Description of the task
The pictures stay out. Please retype every line below exactly.

Data for this exercise
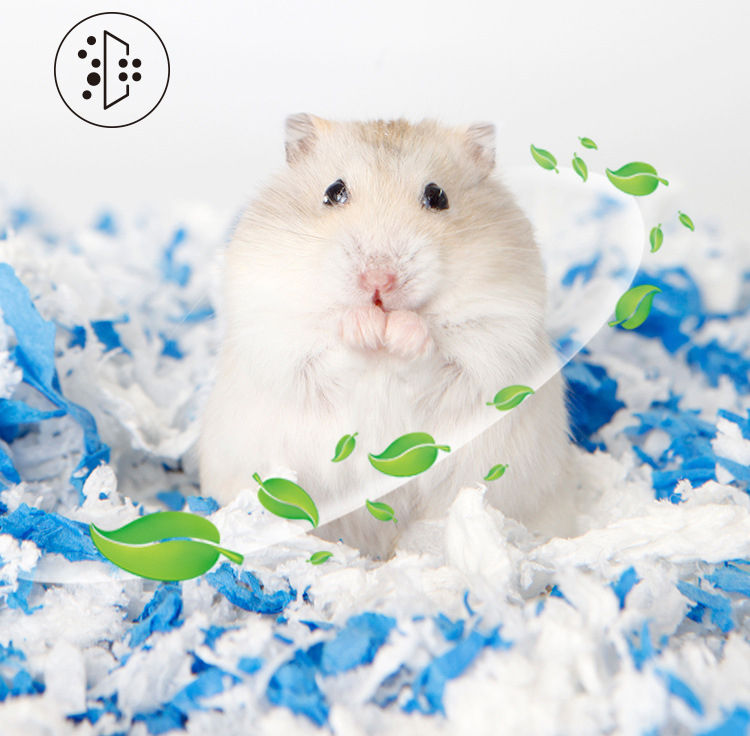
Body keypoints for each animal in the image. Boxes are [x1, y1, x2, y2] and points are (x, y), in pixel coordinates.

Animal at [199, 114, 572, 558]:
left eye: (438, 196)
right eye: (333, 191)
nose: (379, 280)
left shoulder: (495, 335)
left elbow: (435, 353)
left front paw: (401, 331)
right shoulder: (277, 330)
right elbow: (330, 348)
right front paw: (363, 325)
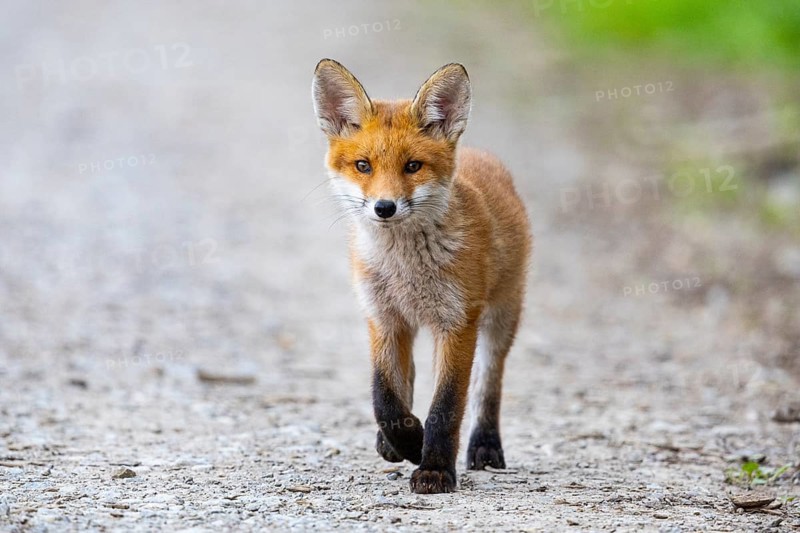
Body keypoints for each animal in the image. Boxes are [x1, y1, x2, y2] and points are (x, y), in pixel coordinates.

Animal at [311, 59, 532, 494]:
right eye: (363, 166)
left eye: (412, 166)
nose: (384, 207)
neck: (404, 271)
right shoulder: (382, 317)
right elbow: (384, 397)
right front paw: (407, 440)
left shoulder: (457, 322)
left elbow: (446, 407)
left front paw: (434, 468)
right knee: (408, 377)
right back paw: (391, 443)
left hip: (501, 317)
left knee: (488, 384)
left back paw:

Result of the exercise
Body keypoints for each animal in the image. Boxes are [x1, y1, x2, y2] and points are (x, y), in pixel coordinates.

Animal at [199, 114, 572, 558]:
left eye: (438, 196)
right eye: (333, 191)
nose: (379, 280)
left shoulder: (495, 335)
left elbow: (435, 353)
left front paw: (401, 331)
right shoulder: (277, 330)
right elbow: (330, 348)
right front paw: (363, 325)
Body keypoints for each animal in the image. Boxes are [x1, y1, x2, y2] and points are (x, y), in pixel coordinates.

Animal at [311, 59, 532, 494]:
right eye: (363, 166)
left eye: (412, 166)
nose: (384, 207)
neck: (404, 271)
right shoulder: (382, 317)
right elbow: (384, 397)
right front paw: (407, 440)
left shoulder: (457, 322)
left elbow: (446, 407)
left front paw: (434, 468)
right knee: (408, 377)
right back paw: (391, 443)
left hip: (501, 317)
left knee: (488, 384)
left back paw:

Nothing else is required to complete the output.